**Input data:**
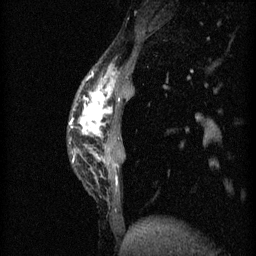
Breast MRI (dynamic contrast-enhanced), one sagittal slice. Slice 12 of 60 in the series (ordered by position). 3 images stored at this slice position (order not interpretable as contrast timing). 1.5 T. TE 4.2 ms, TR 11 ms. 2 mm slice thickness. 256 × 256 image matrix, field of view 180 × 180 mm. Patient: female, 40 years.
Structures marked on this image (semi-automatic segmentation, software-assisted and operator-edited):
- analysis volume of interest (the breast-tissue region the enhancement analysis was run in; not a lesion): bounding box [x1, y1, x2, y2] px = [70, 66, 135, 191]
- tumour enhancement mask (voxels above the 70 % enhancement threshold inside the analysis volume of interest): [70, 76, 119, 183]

==

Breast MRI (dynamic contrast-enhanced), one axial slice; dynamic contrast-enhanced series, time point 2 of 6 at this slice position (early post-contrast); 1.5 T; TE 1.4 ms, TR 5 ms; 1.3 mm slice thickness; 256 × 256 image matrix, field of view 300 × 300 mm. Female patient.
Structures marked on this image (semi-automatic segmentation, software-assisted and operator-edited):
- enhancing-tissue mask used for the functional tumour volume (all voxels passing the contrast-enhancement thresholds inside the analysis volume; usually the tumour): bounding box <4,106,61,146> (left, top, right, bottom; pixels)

**Your objective:** Which lines of the material contain the string "thickness"? List each of them.

**Solution:**
Breast MRI (dynamic contrast-enhanced), one sagittal slice. Slice 12 of 60 in the series (ordered by position). 3 images stored at this slice position (order not interpretable as contrast timing). 1.5 T. TE 4.2 ms, TR 11 ms. 2 mm slice thickness. 256 × 256 image matrix, field of view 180 × 180 mm. Patient: female, 40 years.
Breast MRI (dynamic contrast-enhanced), one axial slice; dynamic contrast-enhanced series, time point 2 of 6 at this slice position (early post-contrast); 1.5 T; TE 1.4 ms, TR 5 ms; 1.3 mm slice thickness; 256 × 256 image matrix, field of view 300 × 300 mm. Female patient.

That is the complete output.